Televizyona baksın, evde gözümüzün önünde dursun düşüncesi var. Aslında
engelli de problem yok. Fırsat verildiğinde yapamayacağı, başaramayacağı
şey yok. Yeterki ailelere daha fazla destek verilsin.
*
Kendine olan öz güvenin, sosyal hayatın ve engel tanımayan yaşantınla
Ankara'da yaşayan engelliler için önemli bir örnek teşkil ediyorsun.

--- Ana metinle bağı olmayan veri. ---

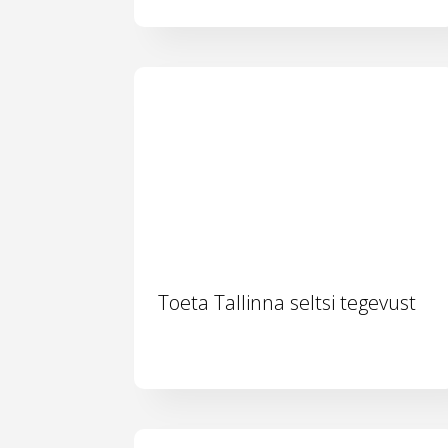
Toeta Tallinna seltsi tegevust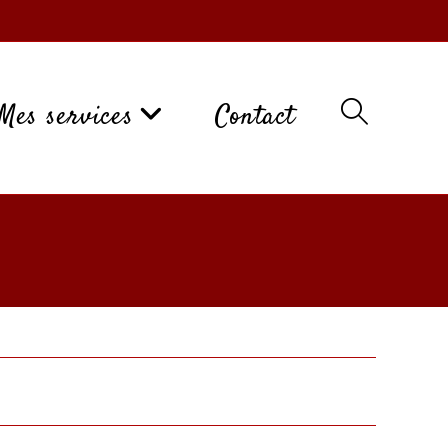
Mes services
Contact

Evlerine kapanan engelli arkadaşlara nasıl bir çağrıda bulunursun?
Öncelikle
kendilerine güvensinler. Yaşadıkları koşullar gereği bir güvensizlik
duygusu uyanmış olabilir ancak kendilerini teslim etmesinler. Her
birinin içinde inanılmaz cevherlerin ve yapabilecekleri çok şeyin olduğu
kesin. Bugün görmeyen, duymayan hatta zihinsel engelli olan
kardeşlerimiz bile imkan verildiğinde inanılmaz başarılara imza
atıyorlar. Önemli olan öncelikle hedef belirlemek.
SORUNLARIN SESİ OLACAK
*
Dişlerinin arasına sıkıştırdığın birçok başarının arasına geçtiğimiz
günlerde CHP'ye üye olarak siyaseti de yerleştirdin. Siyasete atılmak
gibi bir planın ya da hedefin mi var?
SİYASET
hayatın bir gerçeği. Engelli arkadaşlarımın sesi olduğumu düşünüyorum
ve onlara faydalı olmak istiyorum. Bir yerde bozuk bin engelli asansörü
varsa, bunu birinin dile getirmesi gerekiyor. Bu sıkıntıyı en rahat
anlayabilecek ve dile getirecek kişi de yine bir engellidir.
Öncelikle
CHP'nin siyaset okulunda bu konudaki eksikliğimi gidereceğim. Zaman
neyi gösterir, nereye akarım bilmiyorum. Hayat bir nehirdir ona karşı
kulaç atmak, yada dala tutunmak yerine kendimi bırakır, o sürüklenme
sırasında kendim için en doğru kararı vermeye çalışırım.
SAĞLAM BEDEN ENGELLİ YAŞAM
Oğuz Mucurluoğlu'nun bu başarısının ardında anne Meral İpek duruyor.
Oğuz'a
hem anne hem de babalık yapan Meral İpek, sağlam bedenine rağmen
oğluyla birlikte son 40 yıldır engelli bir yaşam sürüyor. Çocukluk
yıllarında mamasını yedirdiği oğlunu sırtında taşıyarak okula götüren
anne, bugün ise her sabah Oğuz'un elini yüzünü yıkıyor, dişlerini
fırçalıyor ve uzayan sakallarını kesiyor.
Oğuz'un hayatından dolayı kendisine özel bir zaman ayıramayan cefakar anne, boş vakitlerinde ise Oğuz'un dizlerinin üzerinde yürürken yere sürtünen ve yırtılan evde terlik niyetine kullandığı ayakkabılarına yama yapıyor.
Oğuz'un hayatından dolayı kendisine özel bir zaman ayıramayan cefakar anne, boş vakitlerinde ise Oğuz'un dizlerinin üzerinde yürürken yere sürtünen ve yırtılan evde terlik niyetine kullandığı ayakkabılarına yama yapıyor.